Why use sun protection at all? Each sunburn damages skin cells and mutates DNA, which increases your risk of skin cancer. Just five sunburns during childhood increases your risk of melanoma by 80%. This damage also contributes to early skin aging...and sunburns hurt!
What is SPF?
It stands for Sun Protection Factor. SPF is a measurement of the sunscreen’s protection from damaging UV sun rays. SPF 15-30 is considered enough, as numbers above this are not thought to reduce risk by much more. It is important to look for broad-spectrum UVA/UVB protection. UVA and UVB are two types of UV rays that can damage our skin, even when we are not getting burned.
Concerns have been raised about the safety of chemicals in sunscreen. There are several chemicals for which the FDA has requested more studies evaluating their effect on humans, because there are inconclusive safety findings in small studies. They have not determined that these chemicals are unsafe, and still encourage regular use of sunscreen. There are two compounds in sunscreens the FDA does consider definitely safe—zinc oxide, and titanium dioxide—which also are considered safer for sensitive skin. The American Academy of Dermatology and Skin Cancer Foundation still encourage use of any broad-spectrum sunscreen when going into the sun, as currently the benefits of preventing skin cancer outweigh any risks.

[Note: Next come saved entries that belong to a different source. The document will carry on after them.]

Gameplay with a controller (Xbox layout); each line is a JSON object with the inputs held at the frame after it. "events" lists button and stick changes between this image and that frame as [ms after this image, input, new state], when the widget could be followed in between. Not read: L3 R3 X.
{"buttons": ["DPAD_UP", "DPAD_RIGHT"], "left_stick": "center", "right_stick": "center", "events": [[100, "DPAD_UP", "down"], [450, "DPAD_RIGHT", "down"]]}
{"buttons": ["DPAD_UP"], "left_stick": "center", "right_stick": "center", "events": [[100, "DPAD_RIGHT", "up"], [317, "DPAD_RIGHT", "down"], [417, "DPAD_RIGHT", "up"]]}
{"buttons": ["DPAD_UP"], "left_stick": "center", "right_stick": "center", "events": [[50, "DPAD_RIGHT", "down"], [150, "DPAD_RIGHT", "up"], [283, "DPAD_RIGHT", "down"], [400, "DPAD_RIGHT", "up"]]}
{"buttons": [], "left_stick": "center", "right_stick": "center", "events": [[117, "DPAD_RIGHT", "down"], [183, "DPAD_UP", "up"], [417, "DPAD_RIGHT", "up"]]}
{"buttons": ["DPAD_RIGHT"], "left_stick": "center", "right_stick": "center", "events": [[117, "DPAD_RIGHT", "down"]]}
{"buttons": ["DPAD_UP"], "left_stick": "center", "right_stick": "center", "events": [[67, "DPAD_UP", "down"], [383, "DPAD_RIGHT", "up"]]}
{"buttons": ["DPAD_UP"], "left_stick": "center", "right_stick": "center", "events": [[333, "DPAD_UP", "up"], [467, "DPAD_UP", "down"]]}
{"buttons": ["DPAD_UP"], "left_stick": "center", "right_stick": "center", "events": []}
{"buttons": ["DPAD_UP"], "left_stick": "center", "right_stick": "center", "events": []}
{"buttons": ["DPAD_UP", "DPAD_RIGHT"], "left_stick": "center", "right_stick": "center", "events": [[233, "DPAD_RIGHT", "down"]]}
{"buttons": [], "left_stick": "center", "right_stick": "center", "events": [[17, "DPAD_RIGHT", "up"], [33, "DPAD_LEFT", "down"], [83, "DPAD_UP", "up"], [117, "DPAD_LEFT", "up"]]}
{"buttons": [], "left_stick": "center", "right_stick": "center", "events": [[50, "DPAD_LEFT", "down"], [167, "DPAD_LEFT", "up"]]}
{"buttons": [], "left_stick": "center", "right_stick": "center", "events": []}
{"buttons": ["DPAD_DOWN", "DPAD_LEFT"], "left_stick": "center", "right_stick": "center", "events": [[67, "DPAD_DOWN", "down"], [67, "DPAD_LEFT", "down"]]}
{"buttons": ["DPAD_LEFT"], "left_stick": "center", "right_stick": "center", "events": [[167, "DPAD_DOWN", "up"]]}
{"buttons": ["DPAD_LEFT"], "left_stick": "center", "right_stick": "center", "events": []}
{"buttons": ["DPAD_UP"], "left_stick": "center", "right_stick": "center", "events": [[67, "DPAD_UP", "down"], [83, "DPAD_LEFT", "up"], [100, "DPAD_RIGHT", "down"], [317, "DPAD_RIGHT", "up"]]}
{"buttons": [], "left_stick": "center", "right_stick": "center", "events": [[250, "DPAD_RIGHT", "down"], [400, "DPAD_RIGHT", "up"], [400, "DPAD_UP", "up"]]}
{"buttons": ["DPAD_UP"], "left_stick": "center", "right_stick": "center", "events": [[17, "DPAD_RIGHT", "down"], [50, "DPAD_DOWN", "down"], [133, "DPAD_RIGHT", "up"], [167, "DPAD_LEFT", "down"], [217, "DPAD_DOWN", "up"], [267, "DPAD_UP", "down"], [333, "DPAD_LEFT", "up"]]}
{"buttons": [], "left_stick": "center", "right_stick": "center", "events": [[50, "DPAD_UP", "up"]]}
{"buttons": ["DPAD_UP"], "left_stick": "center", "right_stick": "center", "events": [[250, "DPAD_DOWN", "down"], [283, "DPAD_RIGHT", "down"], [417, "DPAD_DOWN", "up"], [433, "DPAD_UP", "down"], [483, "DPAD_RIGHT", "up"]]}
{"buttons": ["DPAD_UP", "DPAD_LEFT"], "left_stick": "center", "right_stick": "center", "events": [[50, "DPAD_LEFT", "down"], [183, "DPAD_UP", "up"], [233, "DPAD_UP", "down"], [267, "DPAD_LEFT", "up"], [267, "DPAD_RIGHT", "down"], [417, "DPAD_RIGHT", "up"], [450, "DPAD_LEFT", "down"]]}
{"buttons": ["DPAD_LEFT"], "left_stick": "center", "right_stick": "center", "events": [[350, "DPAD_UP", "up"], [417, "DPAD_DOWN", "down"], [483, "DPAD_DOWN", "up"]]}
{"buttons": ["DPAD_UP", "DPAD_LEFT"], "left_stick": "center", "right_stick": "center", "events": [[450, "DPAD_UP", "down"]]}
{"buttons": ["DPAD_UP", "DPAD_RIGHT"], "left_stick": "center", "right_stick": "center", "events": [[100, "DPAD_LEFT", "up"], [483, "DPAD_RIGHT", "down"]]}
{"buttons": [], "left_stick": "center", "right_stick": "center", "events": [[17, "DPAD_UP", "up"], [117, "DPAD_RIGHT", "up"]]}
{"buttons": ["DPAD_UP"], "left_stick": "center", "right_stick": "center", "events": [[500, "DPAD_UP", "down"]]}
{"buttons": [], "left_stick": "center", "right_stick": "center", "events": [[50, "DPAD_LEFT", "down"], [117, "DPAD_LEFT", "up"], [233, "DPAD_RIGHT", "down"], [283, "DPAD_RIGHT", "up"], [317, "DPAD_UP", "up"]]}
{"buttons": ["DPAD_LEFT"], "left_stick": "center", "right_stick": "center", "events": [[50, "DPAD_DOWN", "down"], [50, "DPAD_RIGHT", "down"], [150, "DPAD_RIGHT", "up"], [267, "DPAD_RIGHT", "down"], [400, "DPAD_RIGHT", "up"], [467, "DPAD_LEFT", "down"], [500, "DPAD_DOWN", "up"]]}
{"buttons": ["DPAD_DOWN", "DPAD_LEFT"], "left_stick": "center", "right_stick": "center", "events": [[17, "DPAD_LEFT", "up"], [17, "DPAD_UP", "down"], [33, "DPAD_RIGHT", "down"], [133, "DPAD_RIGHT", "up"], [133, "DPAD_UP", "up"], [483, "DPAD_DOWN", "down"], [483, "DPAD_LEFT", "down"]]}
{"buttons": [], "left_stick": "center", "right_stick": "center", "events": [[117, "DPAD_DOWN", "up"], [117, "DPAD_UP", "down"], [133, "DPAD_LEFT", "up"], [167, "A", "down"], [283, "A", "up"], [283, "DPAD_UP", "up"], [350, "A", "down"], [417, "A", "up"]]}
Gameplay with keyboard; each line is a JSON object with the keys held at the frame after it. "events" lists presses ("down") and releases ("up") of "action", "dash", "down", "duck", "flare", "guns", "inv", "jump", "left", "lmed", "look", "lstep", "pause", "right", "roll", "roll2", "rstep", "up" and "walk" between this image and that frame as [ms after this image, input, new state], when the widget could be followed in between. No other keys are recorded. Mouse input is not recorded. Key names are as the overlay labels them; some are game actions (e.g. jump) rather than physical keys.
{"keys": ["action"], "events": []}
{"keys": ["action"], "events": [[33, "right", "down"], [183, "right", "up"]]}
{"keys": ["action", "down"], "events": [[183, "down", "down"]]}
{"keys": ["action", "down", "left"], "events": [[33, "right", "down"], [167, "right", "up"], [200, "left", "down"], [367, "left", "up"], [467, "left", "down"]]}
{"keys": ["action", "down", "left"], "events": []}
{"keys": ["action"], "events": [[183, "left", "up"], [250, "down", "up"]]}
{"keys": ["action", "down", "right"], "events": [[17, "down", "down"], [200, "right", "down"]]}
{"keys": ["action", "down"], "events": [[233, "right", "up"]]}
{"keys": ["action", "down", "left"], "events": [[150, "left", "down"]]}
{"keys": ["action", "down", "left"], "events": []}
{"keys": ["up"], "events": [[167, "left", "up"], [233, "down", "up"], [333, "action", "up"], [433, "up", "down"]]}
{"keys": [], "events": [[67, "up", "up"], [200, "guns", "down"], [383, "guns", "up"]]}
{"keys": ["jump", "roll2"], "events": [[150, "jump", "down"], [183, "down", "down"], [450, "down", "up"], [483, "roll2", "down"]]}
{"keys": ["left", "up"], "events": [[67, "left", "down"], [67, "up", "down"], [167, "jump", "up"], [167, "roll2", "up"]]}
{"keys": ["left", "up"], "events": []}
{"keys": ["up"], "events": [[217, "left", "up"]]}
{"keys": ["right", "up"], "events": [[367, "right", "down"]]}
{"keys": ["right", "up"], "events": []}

- Sunscreen should be used daily when outside more than a few minutes, for even dark skin types and everyone 6 months and older.
- Pick sunscreen rated SPF 30 with broad-spectrum UVA/UVB protection.
- You likely need more than you think - adults typically need 1 oz, or the amount a shot glass would hold, to cover their body.
- Reapply sunscreen at least every 2 hours. Use water-resistant sunscreen if swimming or sweating.
- Choose products with zinc oxide or titanium dioxide as active ingredients for young children, or those with sensitive skin.
- Although more convenient, beware the spray, which can sometimes cause streaky protection, especially when applied in windy conditions.
- Avoid sun exposure between peak hours of sun intensity (10 AM - 2 PM), and wear protective clothing and sunglasses. Pick lenses that state they block 99-100% of those UVA and UVB rays.
- Do not use tanning beds, which send damaging UV rays directly to unprotected skin.
- If you or your child does get a sunburn, get out of the sun as soon as possible. Apply cool compresses or take a cool bath or shower. Keep skin moisturized—aloe gel or aloe-containing products are popular for their cooling effect. Ibuprofen can help reduce inflammation and pain. Be sure to stay hydrated, as bad burns can cause dehydration.
- Check skin monthly for new or evolving skin moles or growths.
Don’t let the fear of the burn stop your family from staying active this summer! Be diligent with these sun protection measures to prevent burns and reduce future risk of skin cancer. Call your provider if you have a severe blistering burn or notice a strange mole on your skin.